## About this exercise
Starting at the line that contains "there's also the", copy every line through the end of the records below exactly as written, leaving out pictures.

Collection entries:
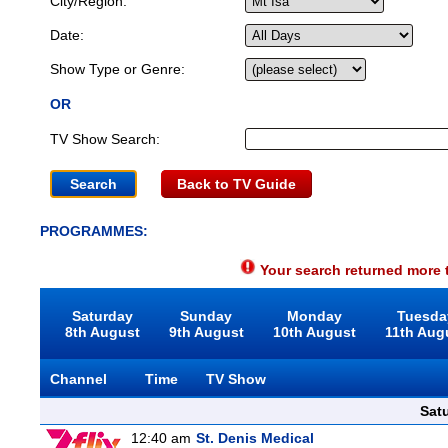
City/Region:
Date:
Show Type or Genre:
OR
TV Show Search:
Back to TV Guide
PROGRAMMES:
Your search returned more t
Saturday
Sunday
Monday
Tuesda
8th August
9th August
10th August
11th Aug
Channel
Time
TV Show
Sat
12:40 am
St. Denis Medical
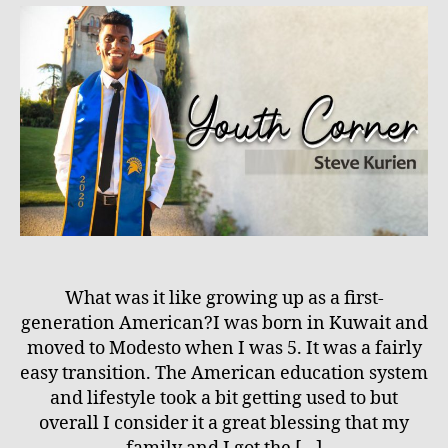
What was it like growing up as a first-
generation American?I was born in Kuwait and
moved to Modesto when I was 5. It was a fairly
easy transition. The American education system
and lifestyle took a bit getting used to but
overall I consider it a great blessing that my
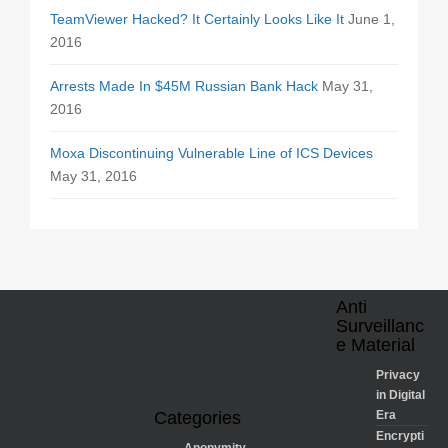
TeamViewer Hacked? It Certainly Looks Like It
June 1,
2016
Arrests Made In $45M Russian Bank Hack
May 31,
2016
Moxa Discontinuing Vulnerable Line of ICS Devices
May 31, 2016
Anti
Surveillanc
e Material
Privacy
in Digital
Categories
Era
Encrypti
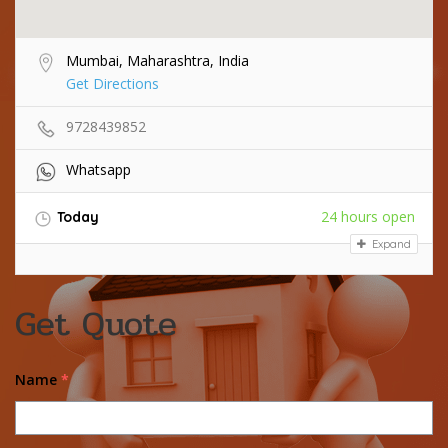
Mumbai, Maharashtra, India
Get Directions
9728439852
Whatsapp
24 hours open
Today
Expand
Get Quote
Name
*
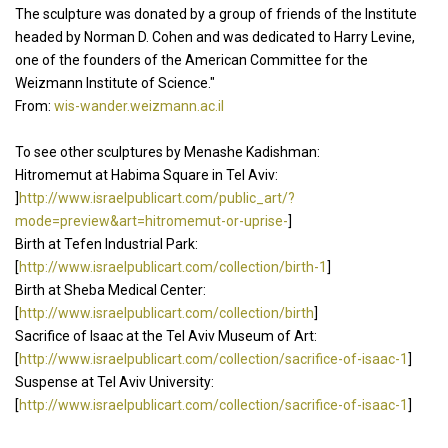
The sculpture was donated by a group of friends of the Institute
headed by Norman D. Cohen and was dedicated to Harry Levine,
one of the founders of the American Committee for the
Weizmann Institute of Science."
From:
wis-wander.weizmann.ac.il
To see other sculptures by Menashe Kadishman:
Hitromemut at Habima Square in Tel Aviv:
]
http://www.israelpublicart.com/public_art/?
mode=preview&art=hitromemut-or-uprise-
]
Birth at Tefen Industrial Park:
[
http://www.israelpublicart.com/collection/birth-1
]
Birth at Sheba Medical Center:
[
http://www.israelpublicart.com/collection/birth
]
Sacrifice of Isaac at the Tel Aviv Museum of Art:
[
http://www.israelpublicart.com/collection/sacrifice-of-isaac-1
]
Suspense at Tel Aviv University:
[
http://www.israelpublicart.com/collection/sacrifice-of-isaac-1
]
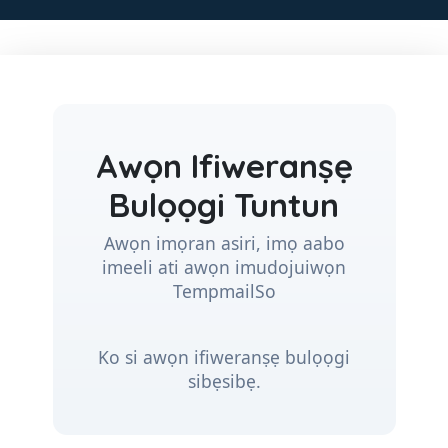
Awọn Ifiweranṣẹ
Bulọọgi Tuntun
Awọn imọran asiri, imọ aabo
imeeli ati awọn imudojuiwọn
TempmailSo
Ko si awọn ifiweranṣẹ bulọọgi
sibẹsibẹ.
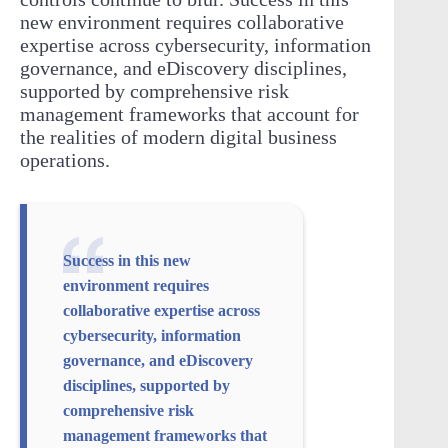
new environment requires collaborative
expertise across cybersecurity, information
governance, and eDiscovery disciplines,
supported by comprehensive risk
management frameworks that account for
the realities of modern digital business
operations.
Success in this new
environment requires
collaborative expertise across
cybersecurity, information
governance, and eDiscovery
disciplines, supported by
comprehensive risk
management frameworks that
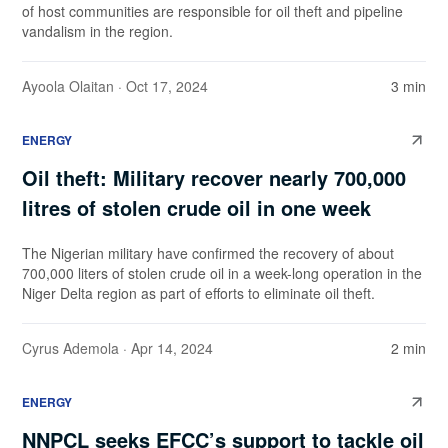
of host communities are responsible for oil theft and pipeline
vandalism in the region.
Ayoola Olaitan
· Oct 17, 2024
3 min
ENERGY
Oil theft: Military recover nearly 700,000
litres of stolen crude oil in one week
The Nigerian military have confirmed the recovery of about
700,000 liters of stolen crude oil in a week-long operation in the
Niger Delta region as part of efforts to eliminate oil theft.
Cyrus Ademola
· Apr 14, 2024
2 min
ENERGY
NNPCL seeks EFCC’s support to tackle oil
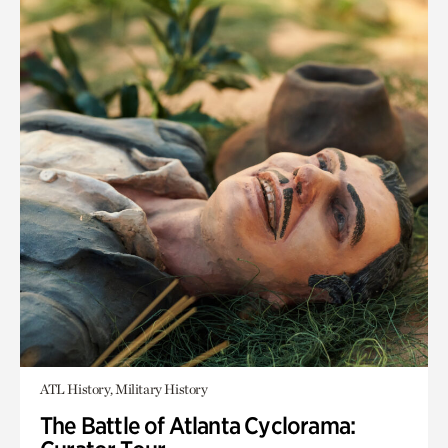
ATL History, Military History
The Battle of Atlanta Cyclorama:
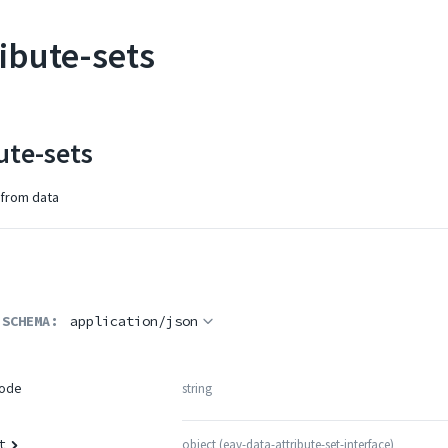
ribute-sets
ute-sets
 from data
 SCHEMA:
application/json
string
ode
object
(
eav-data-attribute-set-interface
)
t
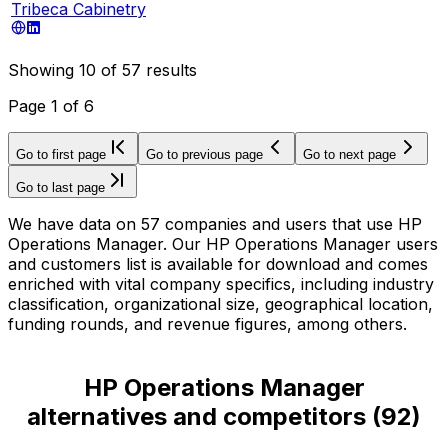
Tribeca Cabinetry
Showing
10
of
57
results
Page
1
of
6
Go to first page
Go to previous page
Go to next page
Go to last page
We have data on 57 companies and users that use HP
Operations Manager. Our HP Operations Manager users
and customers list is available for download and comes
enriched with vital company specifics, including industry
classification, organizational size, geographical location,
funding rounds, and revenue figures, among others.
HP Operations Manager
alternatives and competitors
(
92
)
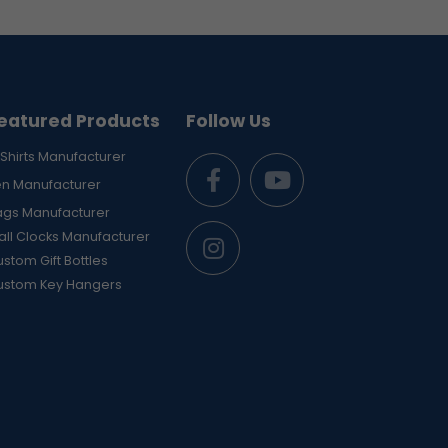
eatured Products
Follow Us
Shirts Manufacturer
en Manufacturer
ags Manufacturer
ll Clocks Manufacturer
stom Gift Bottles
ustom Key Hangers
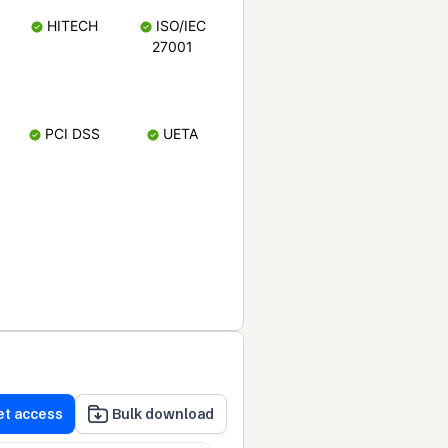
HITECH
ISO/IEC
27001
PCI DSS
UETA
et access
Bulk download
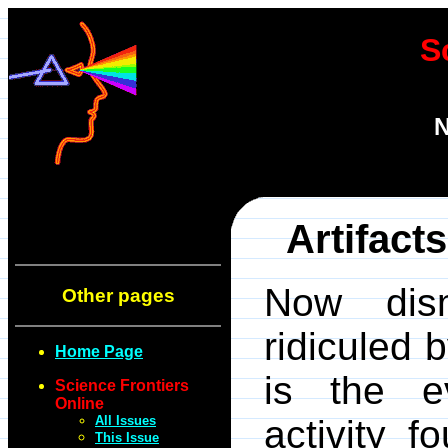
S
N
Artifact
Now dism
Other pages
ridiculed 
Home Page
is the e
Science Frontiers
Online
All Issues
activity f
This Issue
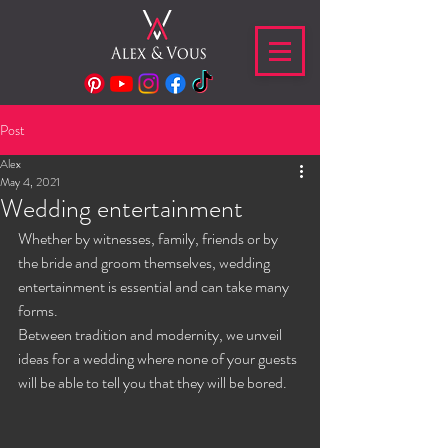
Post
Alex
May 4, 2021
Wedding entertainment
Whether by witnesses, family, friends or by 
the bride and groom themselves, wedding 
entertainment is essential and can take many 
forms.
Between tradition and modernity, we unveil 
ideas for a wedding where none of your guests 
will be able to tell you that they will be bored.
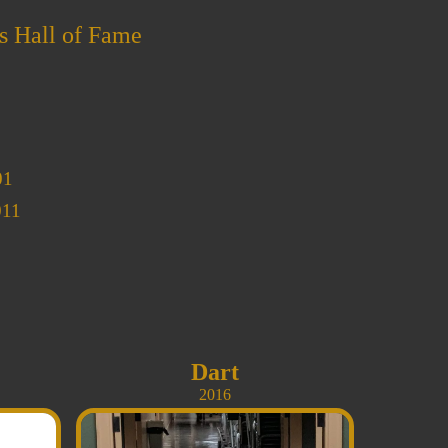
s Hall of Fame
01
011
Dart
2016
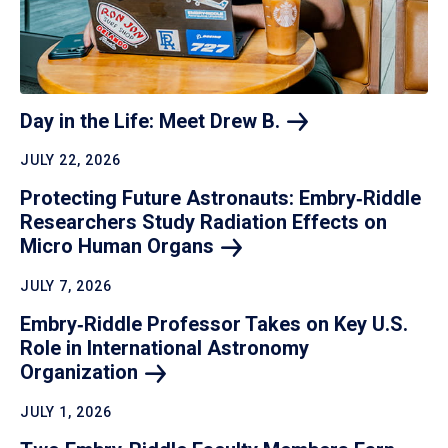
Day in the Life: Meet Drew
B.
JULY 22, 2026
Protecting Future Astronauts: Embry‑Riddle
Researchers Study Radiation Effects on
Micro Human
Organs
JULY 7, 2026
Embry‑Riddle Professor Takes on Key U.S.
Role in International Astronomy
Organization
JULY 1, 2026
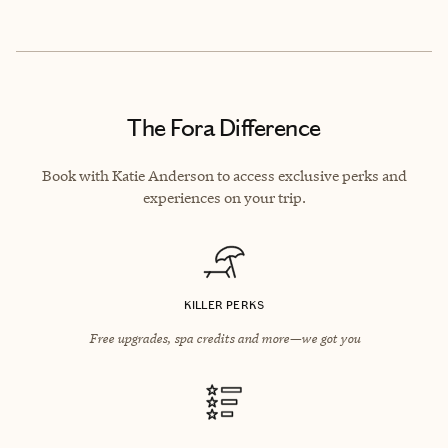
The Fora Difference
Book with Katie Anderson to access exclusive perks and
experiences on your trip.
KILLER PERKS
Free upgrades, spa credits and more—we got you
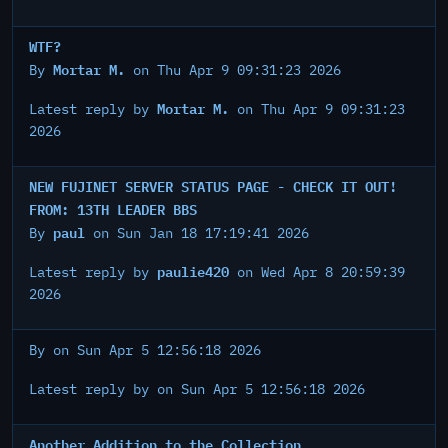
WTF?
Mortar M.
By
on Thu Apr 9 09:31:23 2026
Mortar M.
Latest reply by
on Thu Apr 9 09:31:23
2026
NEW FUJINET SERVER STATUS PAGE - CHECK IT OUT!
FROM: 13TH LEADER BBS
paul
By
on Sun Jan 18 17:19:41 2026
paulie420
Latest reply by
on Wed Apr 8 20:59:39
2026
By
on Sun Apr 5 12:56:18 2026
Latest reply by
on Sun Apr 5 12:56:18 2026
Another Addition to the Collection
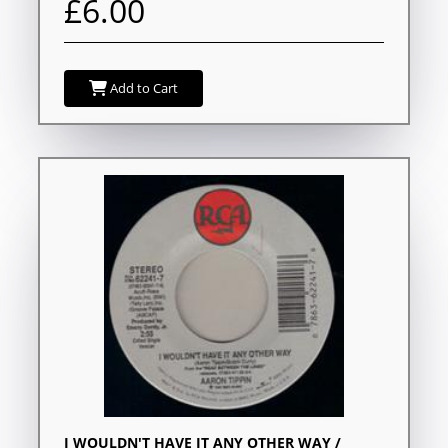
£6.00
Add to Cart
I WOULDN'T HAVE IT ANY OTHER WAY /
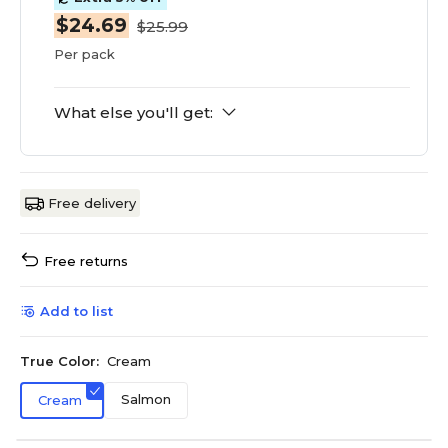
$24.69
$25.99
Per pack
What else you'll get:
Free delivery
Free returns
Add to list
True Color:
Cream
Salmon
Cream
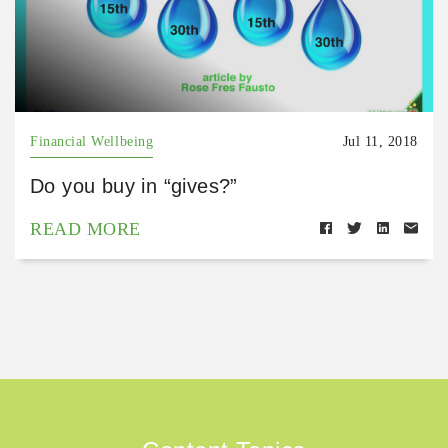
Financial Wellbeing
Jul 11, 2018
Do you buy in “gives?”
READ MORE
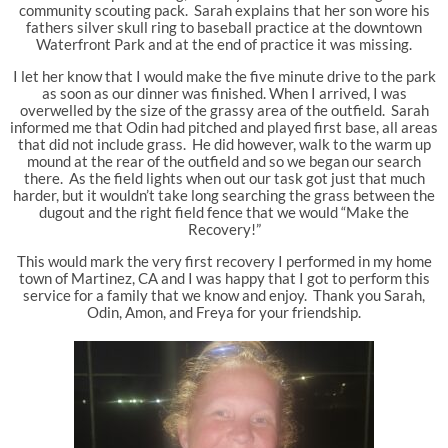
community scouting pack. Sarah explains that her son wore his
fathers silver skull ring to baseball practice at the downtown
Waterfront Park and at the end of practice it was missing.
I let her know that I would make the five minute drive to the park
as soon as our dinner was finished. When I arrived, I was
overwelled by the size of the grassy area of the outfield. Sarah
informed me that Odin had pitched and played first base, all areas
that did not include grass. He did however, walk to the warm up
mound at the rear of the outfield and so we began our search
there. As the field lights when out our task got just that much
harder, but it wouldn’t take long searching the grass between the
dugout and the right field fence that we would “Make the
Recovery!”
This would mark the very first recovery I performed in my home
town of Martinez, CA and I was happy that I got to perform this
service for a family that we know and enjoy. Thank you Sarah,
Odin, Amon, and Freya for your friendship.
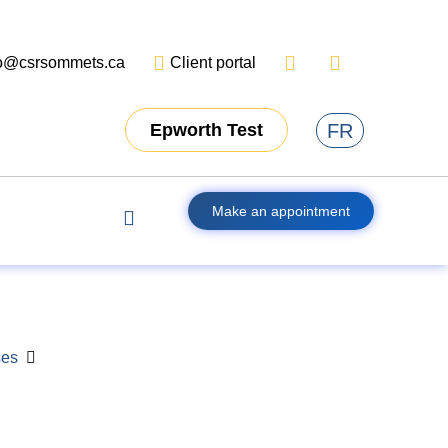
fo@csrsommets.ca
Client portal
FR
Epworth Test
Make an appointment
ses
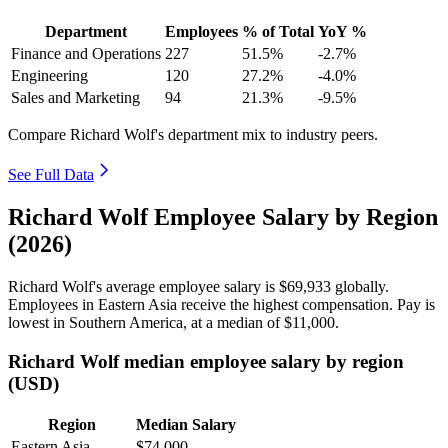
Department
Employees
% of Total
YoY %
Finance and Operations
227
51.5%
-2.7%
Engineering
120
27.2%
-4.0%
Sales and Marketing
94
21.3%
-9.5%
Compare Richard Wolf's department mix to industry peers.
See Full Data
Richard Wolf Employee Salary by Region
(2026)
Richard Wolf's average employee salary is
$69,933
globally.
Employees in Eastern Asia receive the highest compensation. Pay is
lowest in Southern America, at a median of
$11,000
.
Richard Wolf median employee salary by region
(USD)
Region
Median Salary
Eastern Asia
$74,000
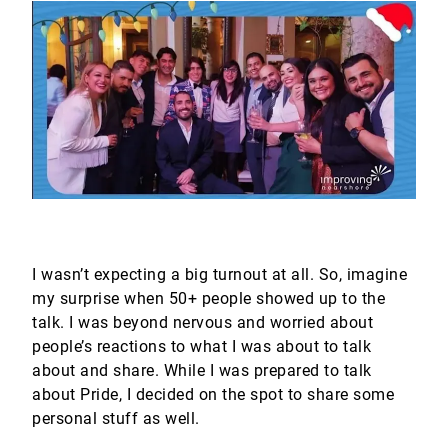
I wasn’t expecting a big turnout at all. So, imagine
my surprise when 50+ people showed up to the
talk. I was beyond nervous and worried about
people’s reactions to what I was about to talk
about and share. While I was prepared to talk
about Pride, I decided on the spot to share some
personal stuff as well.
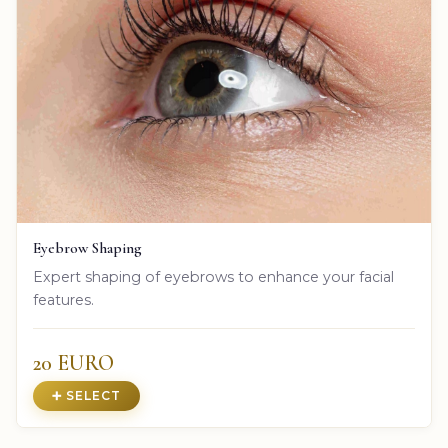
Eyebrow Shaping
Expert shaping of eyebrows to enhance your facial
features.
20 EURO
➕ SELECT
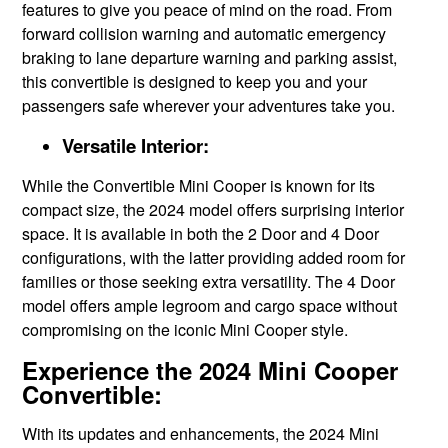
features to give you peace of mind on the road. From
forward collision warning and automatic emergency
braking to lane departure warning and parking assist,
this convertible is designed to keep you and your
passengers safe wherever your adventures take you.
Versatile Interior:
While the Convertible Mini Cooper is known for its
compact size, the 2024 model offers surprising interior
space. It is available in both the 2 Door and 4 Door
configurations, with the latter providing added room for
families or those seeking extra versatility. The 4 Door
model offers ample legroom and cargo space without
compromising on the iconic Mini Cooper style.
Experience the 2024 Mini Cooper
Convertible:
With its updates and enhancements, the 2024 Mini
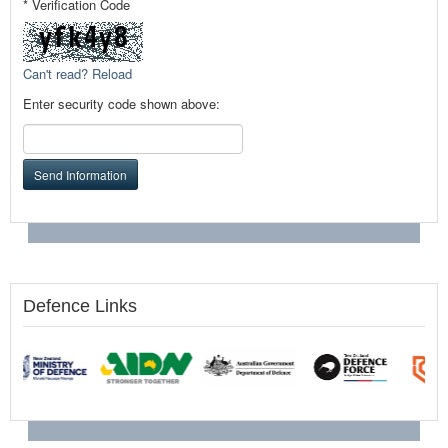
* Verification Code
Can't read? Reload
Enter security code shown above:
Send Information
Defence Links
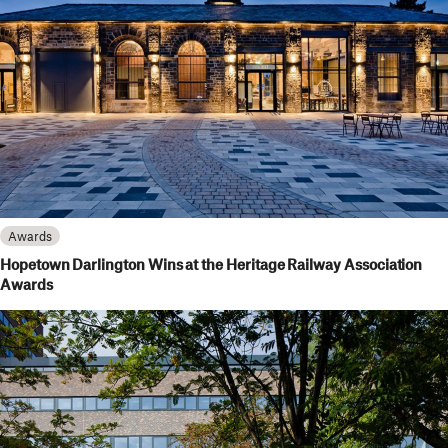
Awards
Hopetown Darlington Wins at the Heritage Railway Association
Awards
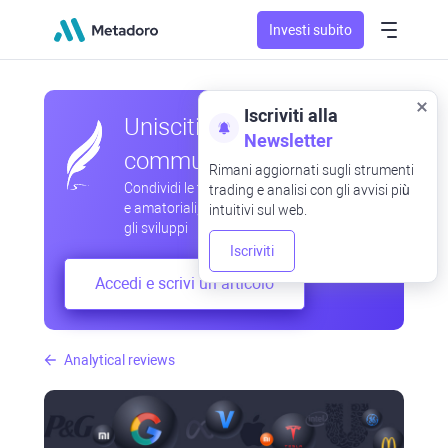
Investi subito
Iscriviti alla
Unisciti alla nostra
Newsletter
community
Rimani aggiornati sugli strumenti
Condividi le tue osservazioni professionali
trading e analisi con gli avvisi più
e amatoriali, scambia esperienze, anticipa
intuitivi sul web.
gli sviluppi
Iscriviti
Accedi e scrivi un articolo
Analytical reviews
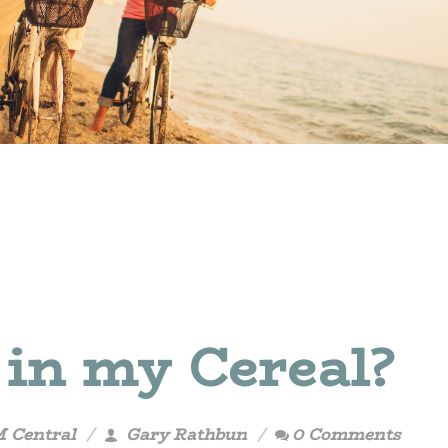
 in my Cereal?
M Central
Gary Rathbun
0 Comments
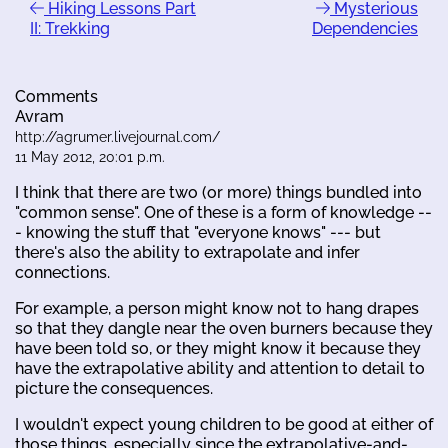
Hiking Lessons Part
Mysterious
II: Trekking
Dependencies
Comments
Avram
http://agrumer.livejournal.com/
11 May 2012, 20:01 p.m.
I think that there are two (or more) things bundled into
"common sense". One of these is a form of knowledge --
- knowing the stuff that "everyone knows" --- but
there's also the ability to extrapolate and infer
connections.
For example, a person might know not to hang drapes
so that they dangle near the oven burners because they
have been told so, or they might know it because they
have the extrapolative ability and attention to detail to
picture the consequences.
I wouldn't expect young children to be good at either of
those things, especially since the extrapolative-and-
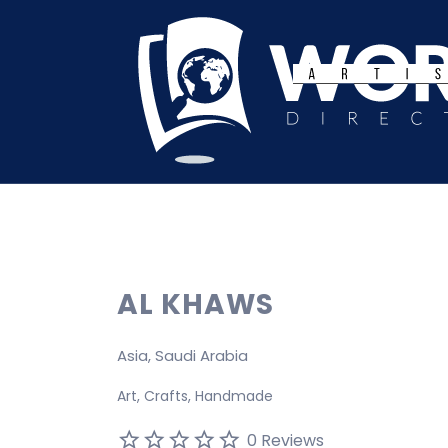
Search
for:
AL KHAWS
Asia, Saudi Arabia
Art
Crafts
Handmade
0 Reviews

## Output for this exercise
there's also the ability to extrapolate and infer
connections.
For example, a person might know not to hang drapes
so that they dangle near the oven burners because they
have been told so, or they might know it because they
have the extrapolative ability and attention to detail to
picture the consequences.
I wouldn't expect young children to be good at either of
those things, especially since the extrapolative-and-
Search
for:
AL KHAWS
Asia, Saudi Arabia
Art
Crafts
Handmade
0 Reviews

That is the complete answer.